┌────────

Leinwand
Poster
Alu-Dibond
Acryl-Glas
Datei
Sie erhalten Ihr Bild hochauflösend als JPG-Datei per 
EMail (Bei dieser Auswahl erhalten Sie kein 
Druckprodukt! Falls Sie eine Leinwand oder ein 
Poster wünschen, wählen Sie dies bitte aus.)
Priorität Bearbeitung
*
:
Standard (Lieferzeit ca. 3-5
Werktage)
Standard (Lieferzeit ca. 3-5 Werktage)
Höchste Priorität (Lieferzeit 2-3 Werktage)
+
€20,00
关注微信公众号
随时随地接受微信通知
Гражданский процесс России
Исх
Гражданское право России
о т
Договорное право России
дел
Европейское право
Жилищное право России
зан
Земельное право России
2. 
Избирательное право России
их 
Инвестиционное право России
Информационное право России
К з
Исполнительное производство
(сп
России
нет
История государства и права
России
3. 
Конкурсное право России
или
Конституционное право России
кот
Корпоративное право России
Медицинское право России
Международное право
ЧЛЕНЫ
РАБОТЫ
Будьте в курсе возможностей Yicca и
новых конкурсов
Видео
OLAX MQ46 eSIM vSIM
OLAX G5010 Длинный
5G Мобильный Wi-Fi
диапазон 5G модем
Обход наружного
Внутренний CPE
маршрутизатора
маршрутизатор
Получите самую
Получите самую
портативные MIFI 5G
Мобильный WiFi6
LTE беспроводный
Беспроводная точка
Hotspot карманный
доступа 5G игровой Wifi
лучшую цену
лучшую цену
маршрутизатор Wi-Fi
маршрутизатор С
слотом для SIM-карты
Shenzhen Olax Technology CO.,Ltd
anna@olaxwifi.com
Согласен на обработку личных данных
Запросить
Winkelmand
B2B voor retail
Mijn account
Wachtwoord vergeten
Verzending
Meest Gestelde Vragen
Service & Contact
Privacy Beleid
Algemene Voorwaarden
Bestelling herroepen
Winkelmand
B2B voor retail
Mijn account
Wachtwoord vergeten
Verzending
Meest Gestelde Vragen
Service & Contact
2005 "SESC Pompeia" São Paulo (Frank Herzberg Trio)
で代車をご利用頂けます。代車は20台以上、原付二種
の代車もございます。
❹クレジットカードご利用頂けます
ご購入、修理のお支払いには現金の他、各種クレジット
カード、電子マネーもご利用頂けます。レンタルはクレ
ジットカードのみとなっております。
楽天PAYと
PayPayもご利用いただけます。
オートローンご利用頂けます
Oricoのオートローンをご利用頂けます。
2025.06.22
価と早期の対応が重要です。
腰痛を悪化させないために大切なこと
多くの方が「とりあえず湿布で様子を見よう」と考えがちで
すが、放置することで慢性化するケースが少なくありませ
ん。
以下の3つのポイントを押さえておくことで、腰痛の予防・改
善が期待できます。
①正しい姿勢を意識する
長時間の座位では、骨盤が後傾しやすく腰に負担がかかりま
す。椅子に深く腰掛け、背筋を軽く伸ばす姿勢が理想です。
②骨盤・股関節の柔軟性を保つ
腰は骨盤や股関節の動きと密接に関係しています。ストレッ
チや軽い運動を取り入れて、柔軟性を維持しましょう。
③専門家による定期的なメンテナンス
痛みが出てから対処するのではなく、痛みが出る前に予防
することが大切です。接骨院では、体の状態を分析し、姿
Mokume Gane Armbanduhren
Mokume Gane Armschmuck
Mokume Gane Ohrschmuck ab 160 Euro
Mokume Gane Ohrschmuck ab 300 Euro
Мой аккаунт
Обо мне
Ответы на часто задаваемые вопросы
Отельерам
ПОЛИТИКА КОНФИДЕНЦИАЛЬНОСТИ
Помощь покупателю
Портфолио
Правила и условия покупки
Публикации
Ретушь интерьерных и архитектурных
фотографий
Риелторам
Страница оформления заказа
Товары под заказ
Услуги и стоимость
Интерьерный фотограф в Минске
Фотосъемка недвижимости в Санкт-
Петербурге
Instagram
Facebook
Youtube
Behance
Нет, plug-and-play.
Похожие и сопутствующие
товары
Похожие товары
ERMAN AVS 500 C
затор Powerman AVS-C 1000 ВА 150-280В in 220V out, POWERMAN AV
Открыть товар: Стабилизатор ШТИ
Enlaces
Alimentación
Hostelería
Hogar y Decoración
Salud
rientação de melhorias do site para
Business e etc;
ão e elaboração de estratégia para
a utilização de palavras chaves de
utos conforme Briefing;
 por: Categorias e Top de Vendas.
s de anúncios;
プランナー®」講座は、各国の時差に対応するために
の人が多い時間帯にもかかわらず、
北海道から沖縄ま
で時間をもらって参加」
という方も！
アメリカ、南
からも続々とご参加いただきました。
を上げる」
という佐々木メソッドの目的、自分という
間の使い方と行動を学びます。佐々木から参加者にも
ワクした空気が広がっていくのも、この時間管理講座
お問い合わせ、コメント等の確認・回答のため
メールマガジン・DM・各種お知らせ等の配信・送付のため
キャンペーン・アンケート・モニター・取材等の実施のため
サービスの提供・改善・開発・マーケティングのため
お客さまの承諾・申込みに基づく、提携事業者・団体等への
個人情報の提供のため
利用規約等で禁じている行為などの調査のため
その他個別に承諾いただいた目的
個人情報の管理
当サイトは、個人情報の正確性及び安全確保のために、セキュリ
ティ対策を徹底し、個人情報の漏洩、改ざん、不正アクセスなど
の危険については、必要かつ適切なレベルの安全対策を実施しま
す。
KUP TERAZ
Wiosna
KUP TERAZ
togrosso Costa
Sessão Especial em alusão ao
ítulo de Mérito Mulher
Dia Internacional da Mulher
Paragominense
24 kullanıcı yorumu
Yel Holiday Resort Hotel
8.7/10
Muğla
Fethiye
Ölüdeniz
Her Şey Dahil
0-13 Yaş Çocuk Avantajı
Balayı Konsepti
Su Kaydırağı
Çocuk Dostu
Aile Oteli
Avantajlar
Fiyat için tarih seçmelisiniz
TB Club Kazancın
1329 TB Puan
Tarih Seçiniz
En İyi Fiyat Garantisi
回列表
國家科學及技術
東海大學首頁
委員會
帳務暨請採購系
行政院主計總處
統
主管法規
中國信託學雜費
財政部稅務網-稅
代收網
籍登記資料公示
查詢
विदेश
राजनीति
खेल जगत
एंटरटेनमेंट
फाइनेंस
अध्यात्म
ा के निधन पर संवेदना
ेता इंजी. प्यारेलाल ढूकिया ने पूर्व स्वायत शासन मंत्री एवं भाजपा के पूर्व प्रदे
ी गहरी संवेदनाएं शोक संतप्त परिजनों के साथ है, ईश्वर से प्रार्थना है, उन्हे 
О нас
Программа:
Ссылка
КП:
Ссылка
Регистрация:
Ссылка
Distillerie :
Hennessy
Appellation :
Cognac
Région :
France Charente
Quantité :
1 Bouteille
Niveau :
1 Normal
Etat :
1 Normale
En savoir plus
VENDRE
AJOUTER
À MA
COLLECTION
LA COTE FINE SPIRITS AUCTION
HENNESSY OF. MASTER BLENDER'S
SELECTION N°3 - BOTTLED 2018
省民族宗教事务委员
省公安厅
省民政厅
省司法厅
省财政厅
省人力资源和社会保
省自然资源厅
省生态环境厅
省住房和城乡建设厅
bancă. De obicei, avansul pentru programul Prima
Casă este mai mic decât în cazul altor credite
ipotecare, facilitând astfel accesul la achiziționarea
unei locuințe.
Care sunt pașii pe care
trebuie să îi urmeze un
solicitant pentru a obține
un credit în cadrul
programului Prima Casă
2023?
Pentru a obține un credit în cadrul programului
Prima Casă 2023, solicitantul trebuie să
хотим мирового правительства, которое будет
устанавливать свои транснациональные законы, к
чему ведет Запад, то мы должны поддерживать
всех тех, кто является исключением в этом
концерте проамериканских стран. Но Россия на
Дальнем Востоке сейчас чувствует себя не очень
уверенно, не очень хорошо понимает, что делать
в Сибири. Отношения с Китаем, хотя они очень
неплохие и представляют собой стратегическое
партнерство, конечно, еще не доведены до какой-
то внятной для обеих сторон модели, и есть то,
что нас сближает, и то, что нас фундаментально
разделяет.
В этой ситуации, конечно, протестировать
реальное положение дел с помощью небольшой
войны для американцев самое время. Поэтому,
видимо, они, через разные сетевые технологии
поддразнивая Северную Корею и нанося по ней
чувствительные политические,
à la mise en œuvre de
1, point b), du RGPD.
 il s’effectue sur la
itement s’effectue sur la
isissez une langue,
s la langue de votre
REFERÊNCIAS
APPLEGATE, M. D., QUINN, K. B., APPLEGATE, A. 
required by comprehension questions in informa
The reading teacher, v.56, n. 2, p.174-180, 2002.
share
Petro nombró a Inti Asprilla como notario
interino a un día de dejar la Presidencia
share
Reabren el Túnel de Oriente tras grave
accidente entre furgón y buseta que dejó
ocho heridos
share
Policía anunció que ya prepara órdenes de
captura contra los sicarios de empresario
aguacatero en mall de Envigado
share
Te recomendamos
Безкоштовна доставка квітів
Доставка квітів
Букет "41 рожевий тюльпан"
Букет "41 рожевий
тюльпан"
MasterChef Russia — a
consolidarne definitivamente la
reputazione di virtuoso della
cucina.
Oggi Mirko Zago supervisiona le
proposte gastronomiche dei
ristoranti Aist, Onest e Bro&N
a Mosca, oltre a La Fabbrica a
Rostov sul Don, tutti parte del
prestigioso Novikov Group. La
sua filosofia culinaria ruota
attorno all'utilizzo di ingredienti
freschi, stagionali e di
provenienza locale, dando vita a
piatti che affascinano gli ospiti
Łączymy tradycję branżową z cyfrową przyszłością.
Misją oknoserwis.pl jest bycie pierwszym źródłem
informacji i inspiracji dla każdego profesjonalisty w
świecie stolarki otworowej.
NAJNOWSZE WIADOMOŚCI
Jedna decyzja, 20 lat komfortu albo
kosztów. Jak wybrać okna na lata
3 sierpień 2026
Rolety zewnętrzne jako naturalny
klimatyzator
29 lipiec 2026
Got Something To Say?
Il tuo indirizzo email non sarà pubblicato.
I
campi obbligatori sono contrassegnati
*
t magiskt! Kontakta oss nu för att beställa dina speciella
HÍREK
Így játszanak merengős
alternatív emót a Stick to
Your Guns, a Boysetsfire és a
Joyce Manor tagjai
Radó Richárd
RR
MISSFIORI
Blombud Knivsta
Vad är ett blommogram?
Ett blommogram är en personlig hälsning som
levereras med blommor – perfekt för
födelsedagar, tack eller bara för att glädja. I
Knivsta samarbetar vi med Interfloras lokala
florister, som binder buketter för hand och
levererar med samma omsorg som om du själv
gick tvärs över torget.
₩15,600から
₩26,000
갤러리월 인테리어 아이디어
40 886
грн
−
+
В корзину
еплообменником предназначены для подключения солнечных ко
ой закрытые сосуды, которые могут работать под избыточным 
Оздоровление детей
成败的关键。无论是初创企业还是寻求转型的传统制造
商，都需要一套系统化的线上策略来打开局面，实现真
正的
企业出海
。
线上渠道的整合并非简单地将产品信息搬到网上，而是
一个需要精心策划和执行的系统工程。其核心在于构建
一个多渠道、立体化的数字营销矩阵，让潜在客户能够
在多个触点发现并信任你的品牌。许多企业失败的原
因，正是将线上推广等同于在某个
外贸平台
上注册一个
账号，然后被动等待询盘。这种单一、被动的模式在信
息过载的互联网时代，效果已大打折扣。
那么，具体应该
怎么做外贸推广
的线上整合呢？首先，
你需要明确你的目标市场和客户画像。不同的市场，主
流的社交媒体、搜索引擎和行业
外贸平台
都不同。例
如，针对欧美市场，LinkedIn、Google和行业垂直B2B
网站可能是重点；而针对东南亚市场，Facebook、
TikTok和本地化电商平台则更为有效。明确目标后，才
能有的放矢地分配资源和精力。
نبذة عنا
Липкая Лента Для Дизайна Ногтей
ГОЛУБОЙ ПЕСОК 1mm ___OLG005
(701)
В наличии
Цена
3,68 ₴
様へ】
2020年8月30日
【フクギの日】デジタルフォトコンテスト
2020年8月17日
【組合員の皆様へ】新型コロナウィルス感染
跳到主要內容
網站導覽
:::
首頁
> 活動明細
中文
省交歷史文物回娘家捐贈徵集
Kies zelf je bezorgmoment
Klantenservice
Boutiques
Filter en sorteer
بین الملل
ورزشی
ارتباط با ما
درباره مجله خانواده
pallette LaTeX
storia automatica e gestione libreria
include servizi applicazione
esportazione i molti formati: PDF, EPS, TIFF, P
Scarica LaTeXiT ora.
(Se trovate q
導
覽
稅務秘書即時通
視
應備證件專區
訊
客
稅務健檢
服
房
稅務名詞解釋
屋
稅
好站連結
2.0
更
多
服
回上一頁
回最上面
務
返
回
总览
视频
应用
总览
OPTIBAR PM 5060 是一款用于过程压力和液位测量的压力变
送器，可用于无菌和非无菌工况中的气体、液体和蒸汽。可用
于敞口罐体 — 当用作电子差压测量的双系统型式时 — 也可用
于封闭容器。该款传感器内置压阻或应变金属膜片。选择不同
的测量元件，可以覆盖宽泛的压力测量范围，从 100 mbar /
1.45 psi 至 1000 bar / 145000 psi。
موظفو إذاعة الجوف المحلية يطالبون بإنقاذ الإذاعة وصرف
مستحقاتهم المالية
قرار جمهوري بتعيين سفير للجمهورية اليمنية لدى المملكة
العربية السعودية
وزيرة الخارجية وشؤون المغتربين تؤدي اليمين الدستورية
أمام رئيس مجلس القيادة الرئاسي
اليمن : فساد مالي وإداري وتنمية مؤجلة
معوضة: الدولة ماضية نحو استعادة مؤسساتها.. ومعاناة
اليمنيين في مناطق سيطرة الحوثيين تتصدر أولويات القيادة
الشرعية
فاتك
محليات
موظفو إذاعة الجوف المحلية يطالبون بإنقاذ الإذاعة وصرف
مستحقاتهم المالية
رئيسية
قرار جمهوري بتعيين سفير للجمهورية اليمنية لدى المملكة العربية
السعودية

└────────

▸ **EXERCISE GOAL**:
The lines above from the one with "プランナー®」講座は、各国の時差に対応するために" through the one with "Sessão Especial em alusão ao" are to be duplicated exactly, ends included, with nothing added.

▸ **ANSWER BOX**:
プランナー®」講座は、各国の時差に対応するために
の人が多い時間帯にもかかわらず、
北海道から沖縄ま
で時間をもらって参加」
という方も！
アメリカ、南
からも続々とご参加いただきました。
を上げる」
という佐々木メソッドの目的、自分という
間の使い方と行動を学びます。佐々木から参加者にも
ワクした空気が広がっていくのも、この時間管理講座
お問い合わせ、コメント等の確認・回答のため
メールマガジン・DM・各種お知らせ等の配信・送付のため
キャンペーン・アンケート・モニター・取材等の実施のため
サービスの提供・改善・開発・マーケティングのため
お客さまの承諾・申込みに基づく、提携事業者・団体等への
個人情報の提供のため
利用規約等で禁じている行為などの調査のため
その他個別に承諾いただいた目的
個人情報の管理
当サイトは、個人情報の正確性及び安全確保のために、セキュリ
ティ対策を徹底し、個人情報の漏洩、改ざん、不正アクセスなど
の危険については、必要かつ適切なレベルの安全対策を実施しま
す。
KUP TERAZ
Wiosna
KUP TERAZ
togrosso Costa
Sessão Especial em alusão ao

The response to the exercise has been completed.